Monocytes function during HCC progression or inhibition. DotPlots showing percentage of monocyte population expression and log‐normalised average transcript expression for antioxidant enzymes (A) and scavenger receptors (B) during HCC on a WD (WD.t), HCC on a reverse diet (RD.t) and protected against HCC following diet reversal (RD.n). (C–E) A LIgand‐receptor ANalysis frAmework (LIANA) was used to confirm key interactions detected in the HCC tumour‐bearing mice (C) and mice that underwent diet reversal and did not show HCC tumours (D) and those that did (E).
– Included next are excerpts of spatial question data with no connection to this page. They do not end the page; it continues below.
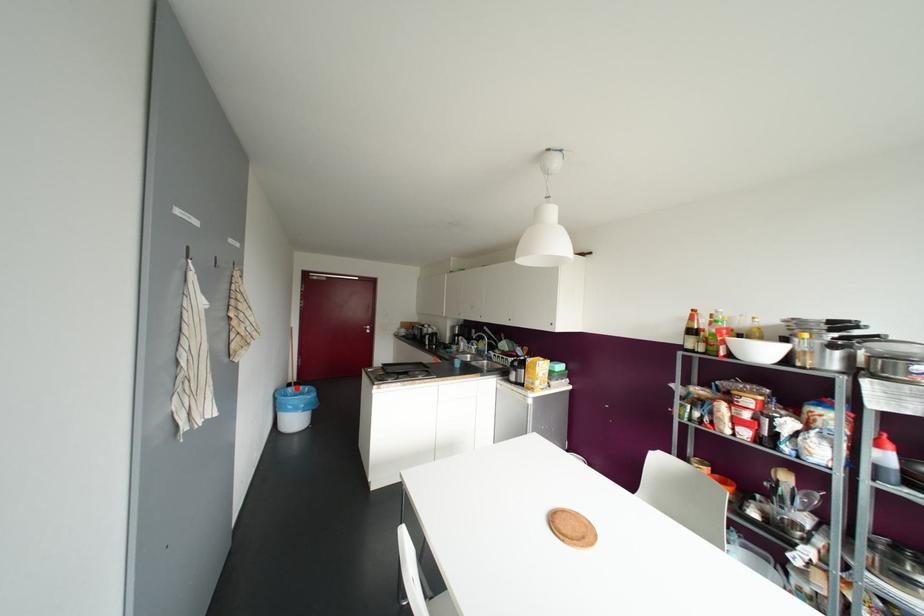
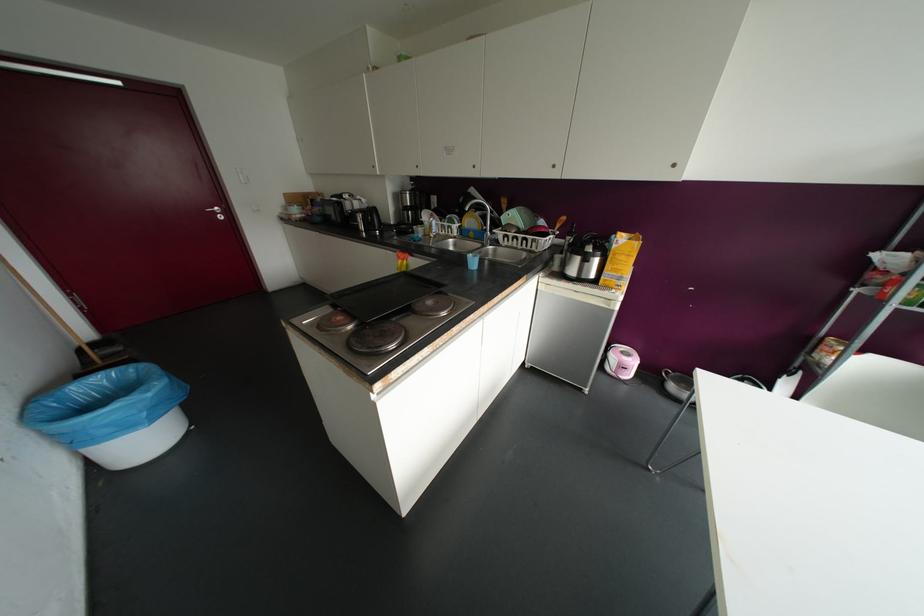
Where in the second image is the point corresponding to the highlighted location from the first image?

(100, 379)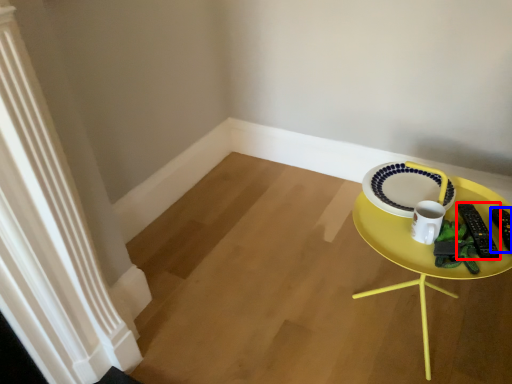
Question: Which object appears closest to the camera in this image, remote control (highlighted by a red box) or remote control (highlighted by a blue box)?

Choices:
 (A) remote control
 (B) remote control

Answer: (A)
The LIANA Rank Aggregate method was applied to each dataset individually and represents a consensus by integrating the predictions of individual methods from multiple programs LR detection methods (CellPhoneDB, Connectome, log2FC, NATMI, SingleCellSignalR, Geometric Mean, scSeqComm and CellChat). The results were filtered to show LR interactions detected in 50% CellChat analyses that were also present in the LIANA consensus database (Plg‐Pard3, Pros1‐Mertk, Vtn‐Itgav_Itgb1, Vtn‐Itgav_Itgb5, Angptl4‐Sdc2, Angptl4‐Sdc4 and Hgf‐Met). Specificity rank shows how specific an interaction is to a pair of cell types, in which larger the dot size, the more specific to a pair of cell types it is. Magnitude rank shows the corresponding strength of that detected LR interaction, with yellow being stronger and blue being weaker.